Excellent walking routes connect Murlough to Fair Head, whose cliff face rises 600ft above sea level, offering some incredible rock climbing and panoramic views to Scotland, Rathlin Island, Ballycastle, Kinbane Head and beyond. There are several small lakes atop the headland, one of which contains a manmade Iron Age island or crannog.
The direct road from Cushendall to Ballycastle is a popular cycling route that will take you over the impressive Glendun Viaduct, through Ballypatrick Forest and past Loughaveema, the vanishing lake, with its dramatically fluctuating water levels and haunted bridge.
Located at the foot of Knocklayde Mountain and Glentaise, the most northerly of the nine Glens of Antrim, Ballycastle is a thriving market town by the sea with a glorious mile long golden strand. Rathlin Island can be accessed via regular ferry crossing from the harbour.
The town plays host the Ireland's oldest fair, the Lammas Fair, every year on the last Monday and Tuesday of August as thousands pack the streets from far and wide.
Ballycastle Tennis, Golf and Bowling clubs feature prominently along the seafront along with a great selection of pubs, cafes and restaurants that follow the main route through the town.
Beyond Ballycastle, the Causeway Coast unfurls to reveal its many treasures that include Kinbane Castle, Whitepark Bay, Ballintoy Harbour, Dunluce Castle, Bushmills Distillery and the Giant's Causeway World Heritage Site.
Heading south from Cushendall past Red Bay Castle will take you to Waterfoot, a small village at the mouth of Glenariff – the Queen of the Glens. Each July Waterfoot hosts the annual Féis na nGleann, a festival celebrating the Irish language, traditions, songs, music, games and past-times.

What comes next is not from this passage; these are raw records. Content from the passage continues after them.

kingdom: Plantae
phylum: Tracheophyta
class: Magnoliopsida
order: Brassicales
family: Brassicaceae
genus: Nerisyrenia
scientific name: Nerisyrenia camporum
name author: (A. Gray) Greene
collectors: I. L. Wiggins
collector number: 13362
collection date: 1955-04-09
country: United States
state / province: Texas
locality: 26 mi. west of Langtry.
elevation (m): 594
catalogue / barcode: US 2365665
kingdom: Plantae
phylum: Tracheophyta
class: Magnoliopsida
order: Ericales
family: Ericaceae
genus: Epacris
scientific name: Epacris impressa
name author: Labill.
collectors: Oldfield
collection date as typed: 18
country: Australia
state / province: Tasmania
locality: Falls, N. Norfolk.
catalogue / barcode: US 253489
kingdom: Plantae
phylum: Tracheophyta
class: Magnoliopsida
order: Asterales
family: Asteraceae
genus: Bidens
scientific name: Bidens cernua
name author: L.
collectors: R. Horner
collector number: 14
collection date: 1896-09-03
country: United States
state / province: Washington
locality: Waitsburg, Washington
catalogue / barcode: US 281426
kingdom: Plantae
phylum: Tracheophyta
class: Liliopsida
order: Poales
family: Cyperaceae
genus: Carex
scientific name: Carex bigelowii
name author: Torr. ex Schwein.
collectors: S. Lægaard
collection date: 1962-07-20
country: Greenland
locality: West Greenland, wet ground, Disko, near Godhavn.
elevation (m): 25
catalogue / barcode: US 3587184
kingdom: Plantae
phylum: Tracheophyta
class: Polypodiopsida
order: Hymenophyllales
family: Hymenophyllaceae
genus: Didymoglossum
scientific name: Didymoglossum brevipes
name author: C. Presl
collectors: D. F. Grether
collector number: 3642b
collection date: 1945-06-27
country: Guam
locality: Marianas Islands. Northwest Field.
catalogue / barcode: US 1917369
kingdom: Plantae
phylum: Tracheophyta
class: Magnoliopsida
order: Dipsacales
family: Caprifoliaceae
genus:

The jewel in Glenariff's crown is the Glenariff Forest Park with its truly magnificent waterfalls and trails that cater to everyone from the casual walker to the most spirited adventurer. The park is open to the public year-round and offers many outdoor activities including walking, horse riding and touring. It has picnic and barbeque areas as well as a tea house.
Glenariff also marks the end (or beginning) of the Moyle Way , a challenging 26 mile, two-day walk that explores the northern-most Glens of Antrim. Following a mixture of forest tracks and remote upland moor, the route includes a visit to the slopes of Trostan, Antrim's highest summit at 550m.
Further south on the Coast Road at Garron Point is the White Lady or Cloghastucan, a natural limestone sculpture resembling a Victorian lady. It stands proudly guarding the entrance to St Killian's College (formerly St MacNissi's).